Geniu - sama postawiłam i też nie umiałam. Po pierwszym doświadczeniu już wiem co bym zrobiła inaczej, ale ważne że już stoi.

Miłka - w szklarni to już chyba wszyscy mają posadzone docelowo pomidorki. Przecież jest cieplej niż w tunelach....
Jacku - w innym miejscu korony kwitną bez problemu, tylko ta kępka między korzeniami jakaś oporna.

Ola - coś mi świta że korony muszą być bardzo głęboko posadzone by chciały zakwitnąć.
Karolinko - nic straconego, nadrobisz jesienią.

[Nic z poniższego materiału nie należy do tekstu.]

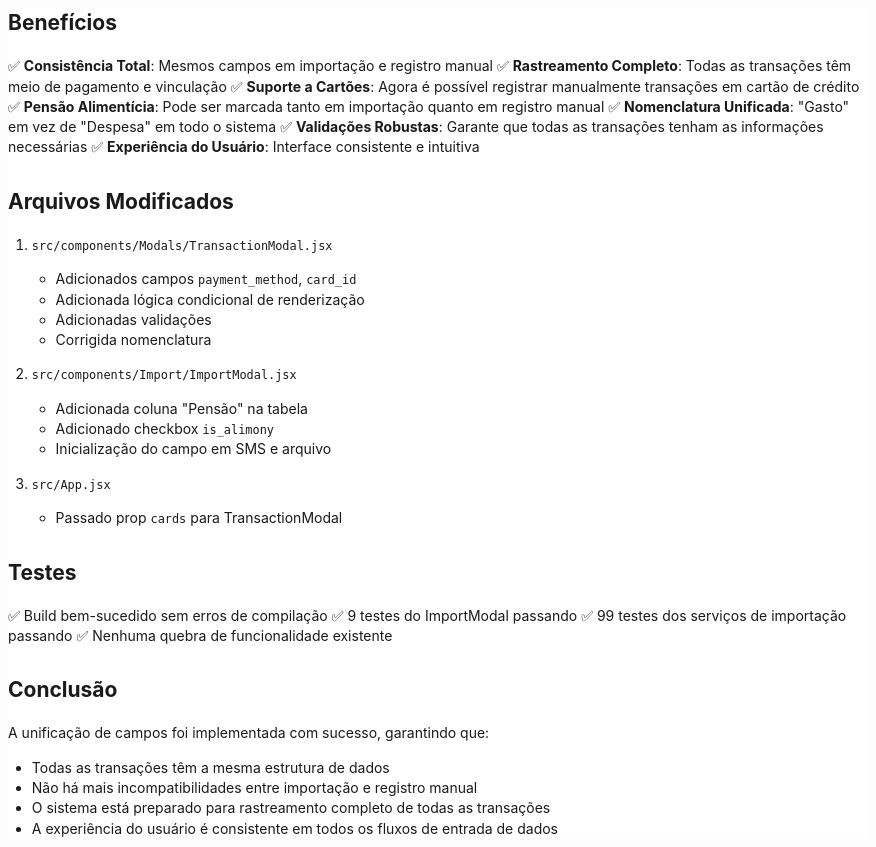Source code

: ## Benefícios

✅ **Consistência Total**: Mesmos campos em importação e registro manual
✅ **Rastreamento Completo**: Todas as transações têm meio de pagamento e vinculação
✅ **Suporte a Cartões**: Agora é possível registrar manualmente transações em cartão de crédito
✅ **Pensão Alimentícia**: Pode ser marcada tanto em importação quanto em registro manual
✅ **Nomenclatura Unificada**: "Gasto" em vez de "Despesa" em todo o sistema
✅ **Validações Robustas**: Garante que todas as transações tenham as informações necessárias
✅ **Experiência do Usuário**: Interface consistente e intuitiva

## Arquivos Modificados

1. `src/components/Modals/TransactionModal.jsx`
   - Adicionados campos `payment_method`, `card_id`
   - Adicionada lógica condicional de renderização
   - Adicionadas validações
   - Corrigida nomenclatura

2. `src/components/Import/ImportModal.jsx`
   - Adicionada coluna "Pensão" na tabela
   - Adicionado checkbox `is_alimony`
   - Inicialização do campo em SMS e arquivo

3. `src/App.jsx`
   - Passado prop `cards` para TransactionModal

## Testes

✅ Build bem-sucedido sem erros de compilação
✅ 9 testes do ImportModal passando
✅ 99 testes dos serviços de importação passando
✅ Nenhuma quebra de funcionalidade existente

## Conclusão

A unificação de campos foi implementada com sucesso, garantindo que:
- Todas as transações têm a mesma estrutura de dados
- Não há mais incompatibilidades entre importação e registro manual
- O sistema está preparado para rastreamento completo de todas as transações
- A experiência do usuário é consistente em todos os fluxos de entrada de dados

Agnieszko - hiacynty się po kilku latach wyradzają a że nie wykopuję ich nigdy, więc co jakiś czas dosadzam kolejne.
Gosiu - ja zawsze pomidory wynosiłam na działkę do hartowania. Robię taki namiocik z agrowłókniny, chroni je od nadmiernego słońca i wychładzania nocą. Oczywiście przed przymrozkami nie zabezpieczy.
Tunel stoi, a na dowód tego mam zdjęcie.

W środku już jakieś 60 pomidorków w kubeczkach, cieniowane i zabezpieczane agrowłókniną.
Wczoraj już docelowo posadziłam 16 sztuk, dzisiaj pewnie kolejne posadzę.

Pokażę też kolejne hiacynty.
Najbliżej altanki rosną hiacynty jakieś 5 metrów a nawet w altance pachnie hiacyntami.




Te hiacynty się podobały. Sprawdziłam nazwę, to hiacynty Woodstock.

Hiacynt Sky Jacket

Hiacynt Blue Jacket

Żeby nie było tylko o hiacyntach, pokażę narcyz Ice King, a przynajmniej pod taką nazwą kupiony.


Mam wyrywną truskawkę, sama nie wiem kiedy zdążyła zakwitnąć.


A już niedługo zakwitnie tawuła szara i lilak Meyera.